My breath made a cloud in front of me. Graves slumped against my shoulder. It was hard to believe he had just been running around growling like an Alsatian moments ago. “I’ll ask the questions, Chris. You just give answers. What the hell are you? And if you didn’t kill my father, who did?”

“You really don’t listen, do you? I’m djamphir. Called a half-breed, but technically more like a sixteenth. We’re the product of unions between women and nosferatu. Surely you’ve heard of that.”

My stomach turned over hard. Holy shit. “Actually, no. Not really.” Only in movies. Really bad movies.

“Well, where have you been hiding, Miss Dru?” He was up the steps in one bound, his feet touching lightly, like ballet slippers. It was like watching a cat levitate. “I suppose you don’t know what you are, either.”

I could not get the thought of apple pie out of my head. Gran always served hers with a slab of cheese; Dad liked it that way. “I know what I am. I’m cold and hungry and pissed off. Thanks.” I reached blindly for the knob, meaning to sweep the door closed and shut him out on the front porch, and hesitated.

The door hadn’t done a fat lot of good five minutes ago. Still, the way he was grinning through his mask of blood wasn’t encouraging.

I backed up. The gun was on the floor, too far back for me to kick the door closed and get to it. “If you’re evil, you’re barred from my house.” My throat was dry. Graves picked that moment to go completely limp against me, and instead of being ready to kick ass, I was suddenly in danger of going down into yet another inglorious heap. My back ran with hot pain, and my shoulder wasn’t too happy.

Christophe stepped over the threshold, swept the door closed, and caught Graves’s other arm. In one efficient trice, he had taken all of the weight and was maneuvering Graves with dancerlike grace. It looked like Gene Kelly hauling around a doll full of sand. “Where do you want him?”

“Upstairs.” I scooped the gun up. “And move slowly.”

One blue eye sparkled at me. The blood was already drying. The heater was on—God, the bill was going to be sky-high this month. “If I wanted either of you dead, I’d just leave you to the wolves. ’Tis their season, after all.”

Yeah. Sure. Whatever. “I’ll keep the gun just in case. What are you doing here?”

“I thought I’d pay you a visit, my dear. Since you’re so interesting.”

My mouth shifted into high gear, leaving my brain behind. “You know, you’re the second guy in a few days to call me that.
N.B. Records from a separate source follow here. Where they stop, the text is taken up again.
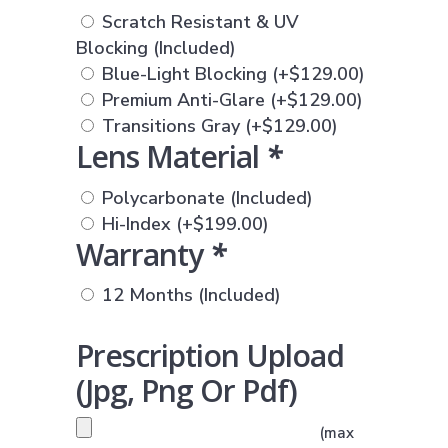
Scratch Resistant & UV
Blocking (Included)
Blue-Light Blocking
(+
$
129.00
)
Premium Anti-Glare
(+
$
129.00
)
Transitions Gray
(+
$
129.00
)
Lens Material
*
Polycarbonate (Included)
Hi-Index
(+
$
199.00
)
Warranty
*
12 Months (Included)
Prescription Upload
(jpg, Png Or Pdf)
PRESCRIPTION UPLOAD
(max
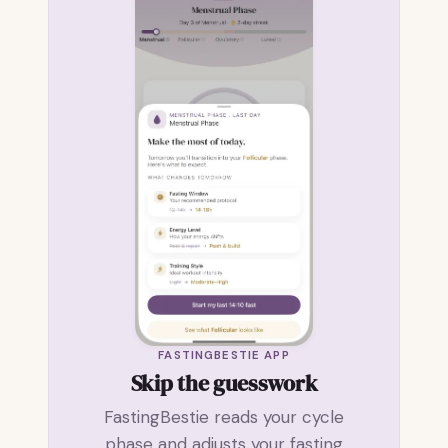
FASTINGBESTIE APP
Skip the guesswork
FastingBestie reads your cycle
phase and adjusts your fasting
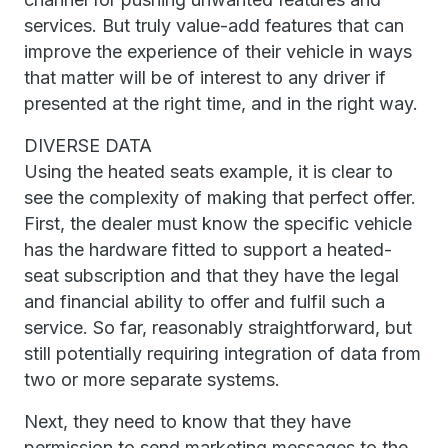
services. But truly value-add features that can
improve the experience of their vehicle in ways
that matter will be of interest to any driver if
presented at the right time, and in the right way.
DIVERSE DATA
Using the heated seats example, it is clear to
see the complexity of making that perfect offer.
First, the dealer must know the specific vehicle
has the hardware fitted to support a heated-
seat subscription and that they have the legal
and financial ability to offer and fulfil such a
service. So far, reasonably straightforward, but
still potentially requiring integration of data from
two or more separate systems.
Next, they need to know that they have
permission to send marketing messages to the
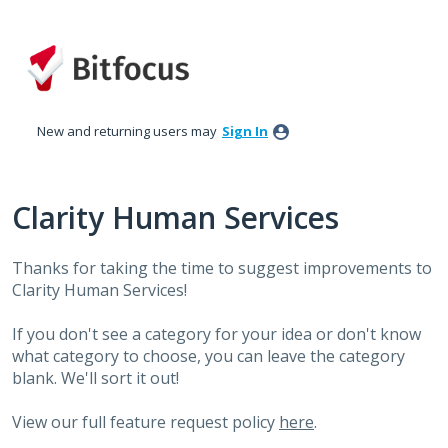
Skip
to
content
New and returning users may
Sign In
Clarity Human Services
Thanks for taking the time to suggest improvements to
Clarity Human Services!
If you don't see a category for your idea or don't know
what category to choose, you can leave the category
blank. We'll sort it out!
View our full feature request policy
here
.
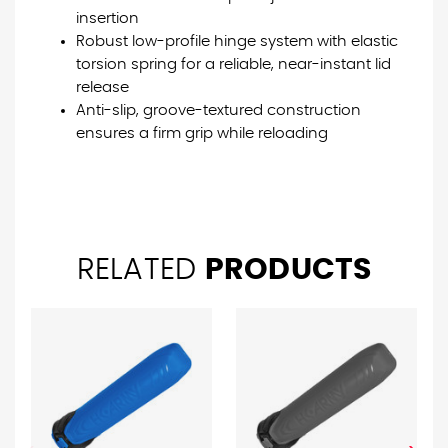
insertion
Robust low-profile hinge system with elastic
torsion spring for a reliable, near-instant lid
release
Anti-slip, groove-textured construction
ensures a firm grip while reloading
RELATED
PRODUCTS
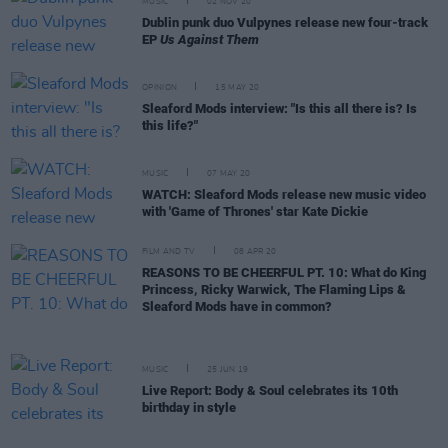
MUSIC
02 NOV 20
Dublin punk duo Vulpynes release new four-track
EP
Us Against Them
OPINION
15 MAY 20
Sleaford Mods interview: "Is this all there is? Is
this life?"
MUSIC
07 MAY 20
WATCH: Sleaford Mods release new music video
with 'Game of Thrones' star Kate Dickie
FILM AND TV
08 APR 20
REASONS TO BE CHEERFUL PT. 10: What do King
Princess, Ricky Warwick, The Flaming Lips &
Sleaford Mods have in common?
MUSIC
25 JUN 19
Live Report: Body & Soul celebrates its 10th
birthday in style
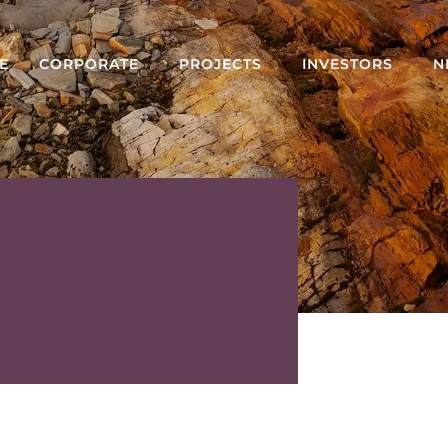
E
CORPORATE
PROJECTS
INVESTORS
N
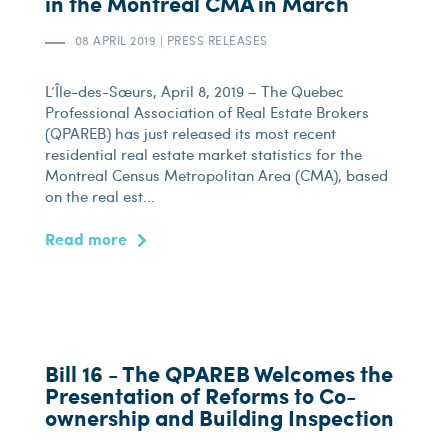
in the Montreal CMA in March
08 APRIL 2019
|
PRESS RELEASES
L’Île-des-Sœurs, April 8, 2019 – The Quebec
Professional Association of Real Estate Brokers
(QPAREB) has just released its most recent
residential real estate market statistics for the
Montreal Census Metropolitan Area (CMA), based
on the real est...
Read more
Bill 16 - The QPAREB Welcomes the
Presentation of Reforms to Co-
ownership and Building Inspection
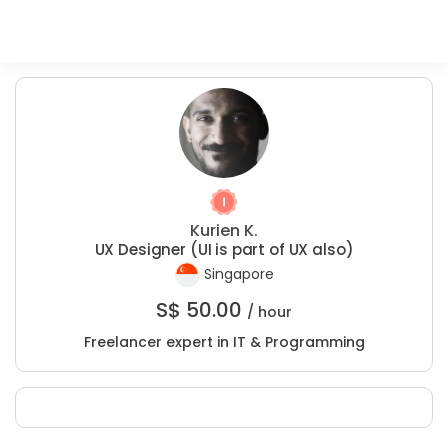
Kurien K.
UX Designer (UI is part of UX also)
Singapore
S$
50.00
/ hour
Freelancer expert in IT & Programming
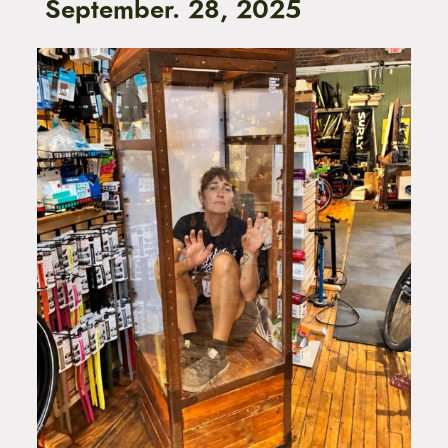
September. 28, 2025
t
e
n
t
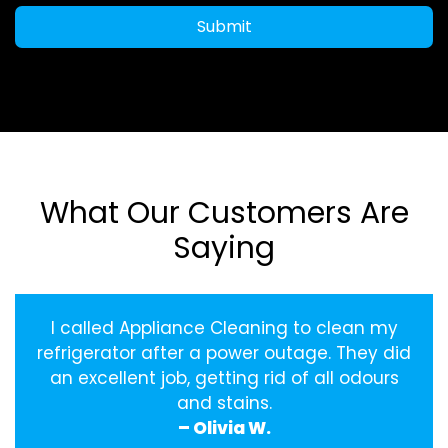
Submit
What Our Customers Are
Saying
I called Appliance Cleaning to clean my
refrigerator after a power outage. They did
an excellent job, getting rid of all odours
and stains.
– Olivia W.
You should be more creative.”

Good one, Dru.

“I do hate to be imitated.” He was hauling Graves up the stairs like the kid weighed nothing. “He’ll be fine, if you’re wondering. He’ll sleep for a couple hours and wake up disoriented and hungry. I hope you have meat in the house.”

Does bologna count? “Um, okay. Are you a hunter?” I trailed along behind him, suddenly wishing I could see Graves’s face. And unless I was going nuts—which was a distinct possibility—this kid smelled just exactly like a fresh-baked pie. It was a good smell, and it made me hungry.

“Among other things.” He reached the top of the stairs, sniffed, and carried Graves into my room. “My, isn’t this cozy. I’ll bet he sleeps here.” He dumped the kid on the cot and covered him up with a few quick yanks on an Army blanket. Scratchy but warm, and it would forgive the snow melting from Graves’s clothes.

His face looked less wary when he was asleep, and the unibrow wasn’t that noticeable. His mouth gapped open a little, like a toddler’s, and I pointed the gun at Christophe.

“Okay. Slowly. Back away from him.”

He spread his hands, a flash of irritation crossing his blood-smeared face. “Why do you make me repeat myself? I just told you I don’t want to hurt either of you. You’re a babe in the woods. Who is this kid, your pet?”

I could barely believe it, but I outright bristled. If I had hackles, they would have gone straight up. “He’s my friend.” And you’re not. “I think we need to have a little chat.”

“I agree.” His shoulders slumped a little, as if he was tired. “Do you have a washcloth? I’d like to get the blood off my face.”

It was a pretty reasonable request, I decided. “Downstairs. Kitchen.” But I covered him with the gun the entire way.

I’d hit him once, after all. And here in the house I’d already shot a zombie. Maybe this smartmouth blue-eyed apple-pie boy would be next.